(Input data begins)
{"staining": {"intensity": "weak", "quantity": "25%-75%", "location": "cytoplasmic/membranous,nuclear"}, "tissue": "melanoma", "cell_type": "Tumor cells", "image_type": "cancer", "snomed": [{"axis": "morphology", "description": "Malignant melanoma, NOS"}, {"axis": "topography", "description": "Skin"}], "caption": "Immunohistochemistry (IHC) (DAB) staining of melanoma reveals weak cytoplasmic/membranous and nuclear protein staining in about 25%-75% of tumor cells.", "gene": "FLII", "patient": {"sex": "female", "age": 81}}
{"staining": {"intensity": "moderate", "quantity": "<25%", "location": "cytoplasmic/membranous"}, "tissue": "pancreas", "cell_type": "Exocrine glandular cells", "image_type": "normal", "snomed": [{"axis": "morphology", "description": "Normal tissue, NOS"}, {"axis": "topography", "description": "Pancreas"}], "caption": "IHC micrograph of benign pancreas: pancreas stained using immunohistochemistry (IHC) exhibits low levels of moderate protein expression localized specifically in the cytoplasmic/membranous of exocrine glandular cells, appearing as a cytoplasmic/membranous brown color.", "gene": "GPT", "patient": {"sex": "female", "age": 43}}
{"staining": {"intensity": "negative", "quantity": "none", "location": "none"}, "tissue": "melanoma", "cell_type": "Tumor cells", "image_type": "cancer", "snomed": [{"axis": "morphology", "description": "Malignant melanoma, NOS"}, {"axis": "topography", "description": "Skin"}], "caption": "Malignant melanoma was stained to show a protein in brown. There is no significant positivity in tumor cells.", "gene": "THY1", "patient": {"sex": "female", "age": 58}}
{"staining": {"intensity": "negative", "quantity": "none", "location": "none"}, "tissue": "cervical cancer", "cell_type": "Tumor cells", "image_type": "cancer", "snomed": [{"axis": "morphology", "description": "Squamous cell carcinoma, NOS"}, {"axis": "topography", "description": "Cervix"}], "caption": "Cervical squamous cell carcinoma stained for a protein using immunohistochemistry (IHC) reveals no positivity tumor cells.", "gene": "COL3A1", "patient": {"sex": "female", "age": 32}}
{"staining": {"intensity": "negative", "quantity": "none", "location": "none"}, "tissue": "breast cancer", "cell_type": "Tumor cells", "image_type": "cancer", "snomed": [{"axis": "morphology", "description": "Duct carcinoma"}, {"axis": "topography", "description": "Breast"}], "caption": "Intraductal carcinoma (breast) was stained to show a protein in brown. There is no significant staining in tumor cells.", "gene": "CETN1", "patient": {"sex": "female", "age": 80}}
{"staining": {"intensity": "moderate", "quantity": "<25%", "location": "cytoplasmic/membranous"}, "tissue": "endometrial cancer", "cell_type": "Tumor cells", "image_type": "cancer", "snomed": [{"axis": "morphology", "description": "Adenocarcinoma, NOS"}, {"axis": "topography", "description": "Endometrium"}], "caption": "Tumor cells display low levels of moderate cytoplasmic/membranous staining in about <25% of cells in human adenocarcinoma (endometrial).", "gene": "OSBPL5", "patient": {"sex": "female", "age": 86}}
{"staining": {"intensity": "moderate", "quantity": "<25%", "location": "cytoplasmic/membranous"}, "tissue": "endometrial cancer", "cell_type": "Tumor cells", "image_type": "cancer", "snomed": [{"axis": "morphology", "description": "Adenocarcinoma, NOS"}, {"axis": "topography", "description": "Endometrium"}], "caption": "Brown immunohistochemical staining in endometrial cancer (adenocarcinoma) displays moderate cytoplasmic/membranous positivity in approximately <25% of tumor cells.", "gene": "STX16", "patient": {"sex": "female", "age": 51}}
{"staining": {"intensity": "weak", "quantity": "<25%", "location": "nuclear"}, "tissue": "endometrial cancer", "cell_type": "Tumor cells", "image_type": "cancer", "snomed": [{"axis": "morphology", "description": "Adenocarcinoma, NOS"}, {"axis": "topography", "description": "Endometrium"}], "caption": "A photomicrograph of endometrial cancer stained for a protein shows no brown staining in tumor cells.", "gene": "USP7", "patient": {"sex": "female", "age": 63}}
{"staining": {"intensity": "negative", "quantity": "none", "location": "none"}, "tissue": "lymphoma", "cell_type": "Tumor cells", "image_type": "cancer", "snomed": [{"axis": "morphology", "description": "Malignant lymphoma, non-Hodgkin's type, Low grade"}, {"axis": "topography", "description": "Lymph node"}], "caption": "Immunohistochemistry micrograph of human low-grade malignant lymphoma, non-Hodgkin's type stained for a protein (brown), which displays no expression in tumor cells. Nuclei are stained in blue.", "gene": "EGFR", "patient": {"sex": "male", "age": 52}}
(Input data ends)
## What you are asked to do
All of the material above needs to be retyped word for word.

## Your solution
{"staining": {"intensity": "weak", "quantity": "25%-75%", "location": "cytoplasmic/membranous,nuclear"}, "tissue": "melanoma", "cell_type": "Tumor cells", "image_type": "cancer", "snomed": [{"axis": "morphology", "description": "Malignant melanoma, NOS"}, {"axis": "topography", "description": "Skin"}], "caption": "Immunohistochemistry (IHC) (DAB) staining of melanoma reveals weak cytoplasmic/membranous and nuclear protein staining in about 25%-75% of tumor cells.", "gene": "FLII", "patient": {"sex": "female", "age": 81}}
{"staining": {"intensity": "moderate", "quantity": "<25%", "location": "cytoplasmic/membranous"}, "tissue": "pancreas", "cell_type": "Exocrine glandular cells", "image_type": "normal", "snomed": [{"axis": "morphology", "description": "Normal tissue, NOS"}, {"axis": "topography", "description": "Pancreas"}], "caption": "IHC micrograph of benign pancreas: pancreas stained using immunohistochemistry (IHC) exhibits low levels of moderate protein expression localized specifically in the cytoplasmic/membranous of exocrine glandular cells, appearing as a cytoplasmic/membranous brown color.", "gene": "GPT", "patient": {"sex": "female", "age": 43}}
{"staining": {"intensity": "negative", "quantity": "none", "location": "none"}, "tissue": "melanoma", "cell_type": "Tumor cells", "image_type": "cancer", "snomed": [{"axis": "morphology", "description": "Malignant melanoma, NOS"}, {"axis": "topography", "description": "Skin"}], "caption": "Malignant melanoma was stained to show a protein in brown. There is no significant positivity in tumor cells.", "gene": "THY1", "patient": {"sex": "female", "age": 58}}
{"staining": {"intensity": "negative", "quantity": "none", "location": "none"}, "tissue": "cervical cancer", "cell_type": "Tumor cells", "image_type": "cancer", "snomed": [{"axis": "morphology", "description": "Squamous cell carcinoma, NOS"}, {"axis": "topography", "description": "Cervix"}], "caption": "Cervical squamous cell carcinoma stained for a protein using immunohistochemistry (IHC) reveals no positivity tumor cells.", "gene": "COL3A1", "patient": {"sex": "female", "age": 32}}
{"staining": {"intensity": "negative", "quantity": "none", "location": "none"}, "tissue": "breast cancer", "cell_type": "Tumor cells", "image_type": "cancer", "snomed": [{"axis": "morphology", "description": "Duct carcinoma"}, {"axis": "topography", "description": "Breast"}], "caption": "Intraductal carcinoma (breast) was stained to show a protein in brown. There is no significant staining in tumor cells.", "gene": "CETN1", "patient": {"sex": "female", "age": 80}}
{"staining": {"intensity": "moderate", "quantity": "<25%", "location": "cytoplasmic/membranous"}, "tissue": "endometrial cancer", "cell_type": "Tumor cells", "image_type": "cancer", "snomed": [{"axis": "morphology", "description": "Adenocarcinoma, NOS"}, {"axis": "topography", "description": "Endometrium"}], "caption": "Tumor cells display low levels of moderate cytoplasmic/membranous staining in about <25% of cells in human adenocarcinoma (endometrial).", "gene": "OSBPL5", "patient": {"sex": "female", "age": 86}}
{"staining": {"intensity": "moderate", "quantity": "<25%", "location": "cytoplasmic/membranous"}, "tissue": "endometrial cancer", "cell_type": "Tumor cells", "image_type": "cancer", "snomed": [{"axis": "morphology", "description": "Adenocarcinoma, NOS"}, {"axis": "topography", "description": "Endometrium"}], "caption": "Brown immunohistochemical staining in endometrial cancer (adenocarcinoma) displays moderate cytoplasmic/membranous positivity in approximately <25% of tumor cells.", "gene": "STX16", "patient": {"sex": "female", "age": 51}}
{"staining": {"intensity": "weak", "quantity": "<25%", "location": "nuclear"}, "tissue": "endometrial cancer", "cell_type": "Tumor cells", "image_type": "cancer", "snomed": [{"axis": "morphology", "description": "Adenocarcinoma, NOS"}, {"axis": "topography", "description": "Endometrium"}], "caption": "A photomicrograph of endometrial cancer stained for a protein shows no brown staining in tumor cells.", "gene": "USP7", "patient": {"sex": "female", "age": 63}}
{"staining": {"intensity": "negative", "quantity": "none", "location": "none"}, "tissue": "lymphoma", "cell_type": "Tumor cells", "image_type": "cancer", "snomed": [{"axis": "morphology", "description": "Malignant lymphoma, non-Hodgkin's type, Low grade"}, {"axis": "topography", "description": "Lymph node"}], "caption": "Immunohistochemistry micrograph of human low-grade malignant lymphoma, non-Hodgkin's type stained for a protein (brown), which displays no expression in tumor cells. Nuclei are stained in blue.", "gene": "EGFR", "patient": {"sex": "male", "age": 52}}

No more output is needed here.